Copy each line that contains the string "سرمایه", taking them from the material.

┌──

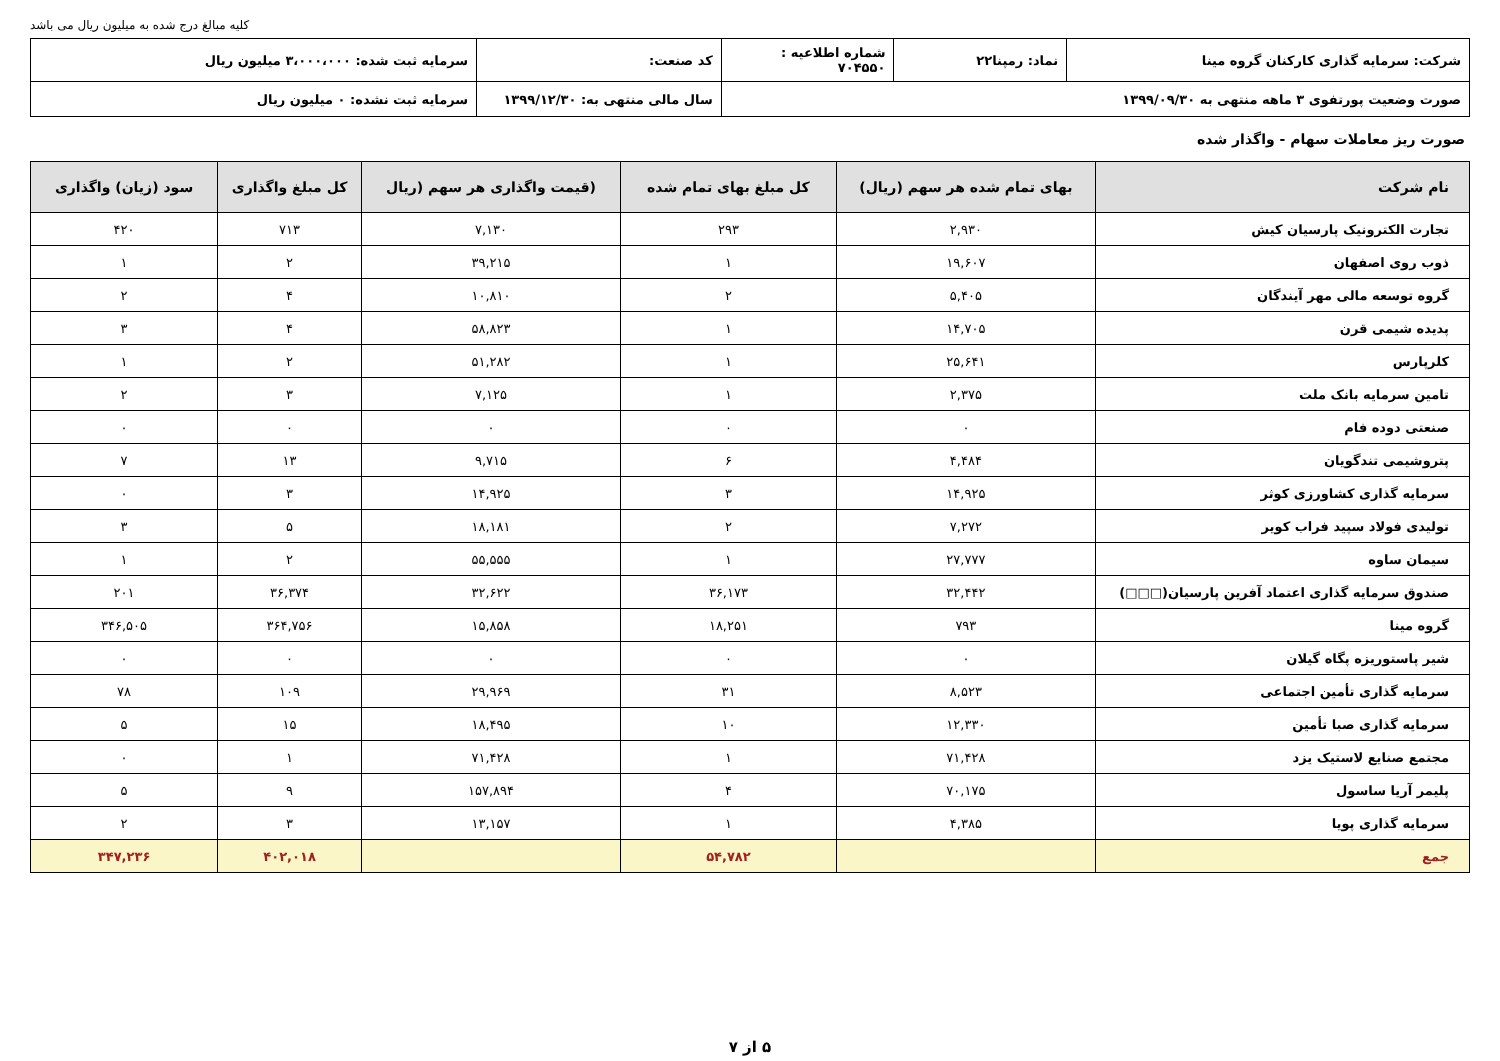کلیه مبالغ درج شده به میلیون ریال می باشد
| شرکت: سرمایه گذاری کارکنان گروه مینا | نماد: رمپنا۲۲ | شماره اطلاعیه : ۷۰۴۵۵۰ | کد صنعت: | سرمایه ثبت شده: ۳،۰۰۰،۰۰۰ میلیون ریال |
| صورت وضعیت پورتفوی ۳ ماهه منتهی به ۱۳۹۹/۰۹/۳۰ | | | سال مالی منتهی به: ۱۳۹۹/۱۲/۳۰ | سرمایه ثبت نشده: ۰ میلیون ریال |
صورت ریز معاملات سهام - واگذار شده
| نام شرکت | بهای تمام شده هر سهم (ریال) | کل مبلغ بهای تمام شده | (قیمت واگذاری هر سهم (ریال | کل مبلغ واگذاری | سود (زیان) واگذاری |
| --- | --- | --- | --- | --- | --- |
| تجارت الکترونیک پارسیان کیش | ۲,۹۳۰ | ۲۹۳ | ۷,۱۳۰ | ۷۱۳ | ۴۲۰ |
| ذوب روی اصفهان | ۱۹,۶۰۷ | ۱ | ۳۹,۲۱۵ | ۲ | ۱ |
| گروه توسعه مالی مهر آیندگان | ۵,۴۰۵ | ۲ | ۱۰,۸۱۰ | ۴ | ۲ |
| پدیده شیمی قرن | ۱۴,۷۰۵ | ۱ | ۵۸,۸۲۳ | ۴ | ۳ |
| کلرپارس | ۲۵,۶۴۱ | ۱ | ۵۱,۲۸۲ | ۲ | ۱ |
| تامین سرمایه بانک ملت | ۲,۳۷۵ | ۱ | ۷,۱۲۵ | ۳ | ۲ |
| صنعتی دوده فام | ۰ | ۰ | ۰ | ۰ | ۰ |
| پتروشیمی تندگویان | ۴,۴۸۴ | ۶ | ۹,۷۱۵ | ۱۳ | ۷ |
| سرمایه گذاری کشاورزی کوثر | ۱۴,۹۲۵ | ۳ | ۱۴,۹۲۵ | ۳ | ۰ |
| تولیدی فولاد سپید فراب کویر | ۷,۲۷۲ | ۲ | ۱۸,۱۸۱ | ۵ | ۳ |
| سیمان ساوه | ۲۷,۷۷۷ | ۱ | ۵۵,۵۵۵ | ۲ | ۱ |
| صندوق سرمایه گذاری اعتماد آفرین پارسیان(□□□) | ۳۲,۴۴۲ | ۳۶,۱۷۳ | ۳۲,۶۲۲ | ۳۶,۳۷۴ | ۲۰۱ |
| گروه مینا | ۷۹۳ | ۱۸,۲۵۱ | ۱۵,۸۵۸ | ۳۶۴,۷۵۶ | ۳۴۶,۵۰۵ |
| شیر پاستوریزه پگاه گیلان | ۰ | ۰ | ۰ | ۰ | ۰ |
| سرمایه گذاری تأمین اجتماعی | ۸,۵۲۳ | ۳۱ | ۲۹,۹۶۹ | ۱۰۹ | ۷۸ |
| سرمایه گذاری صبا تأمین | ۱۲,۳۳۰ | ۱۰ | ۱۸,۴۹۵ | ۱۵ | ۵ |
| مجتمع صنایع لاستیک یزد | ۷۱,۴۲۸ | ۱ | ۷۱,۴۲۸ | ۱ | ۰ |
| پلیمر آریا ساسول | ۷۰,۱۷۵ | ۴ | ۱۵۷,۸۹۴ | ۹ | ۵ |
| سرمایه گذاری پویا | ۴,۳۸۵ | ۱ | ۱۳,۱۵۷ | ۳ | ۲ |
| جمع | | ۵۴,۷۸۲ | | ۴۰۲,۰۱۸ | ۳۴۷,۲۳۶ |
۵ از ۷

└──

Final answer =>
| شرکت: سرمایه گذاری کارکنان گروه مینا | نماد: رمپنا۲۲ | شماره اطلاعیه : ۷۰۴۵۵۰ | کد صنعت: | سرمایه ثبت شده: ۳،۰۰۰،۰۰۰ میلیون ریال |
| صورت وضعیت پورتفوی ۳ ماهه منتهی به ۱۳۹۹/۰۹/۳۰ | | | سال مالی منتهی به: ۱۳۹۹/۱۲/۳۰ | سرمایه ثبت نشده: ۰ میلیون ریال |
| تامین سرمایه بانک ملت | ۲,۳۷۵ | ۱ | ۷,۱۲۵ | ۳ | ۲ |
| سرمایه گذاری کشاورزی کوثر | ۱۴,۹۲۵ | ۳ | ۱۴,۹۲۵ | ۳ | ۰ |
| صندوق سرمایه گذاری اعتماد آفرین پارسیان(□□□) | ۳۲,۴۴۲ | ۳۶,۱۷۳ | ۳۲,۶۲۲ | ۳۶,۳۷۴ | ۲۰۱ |
| سرمایه گذاری تأمین اجتماعی | ۸,۵۲۳ | ۳۱ | ۲۹,۹۶۹ | ۱۰۹ | ۷۸ |
| سرمایه گذاری صبا تأمین | ۱۲,۳۳۰ | ۱۰ | ۱۸,۴۹۵ | ۱۵ | ۵ |
| سرمایه گذاری پویا | ۴,۳۸۵ | ۱ | ۱۳,۱۵۷ | ۳ | ۲ |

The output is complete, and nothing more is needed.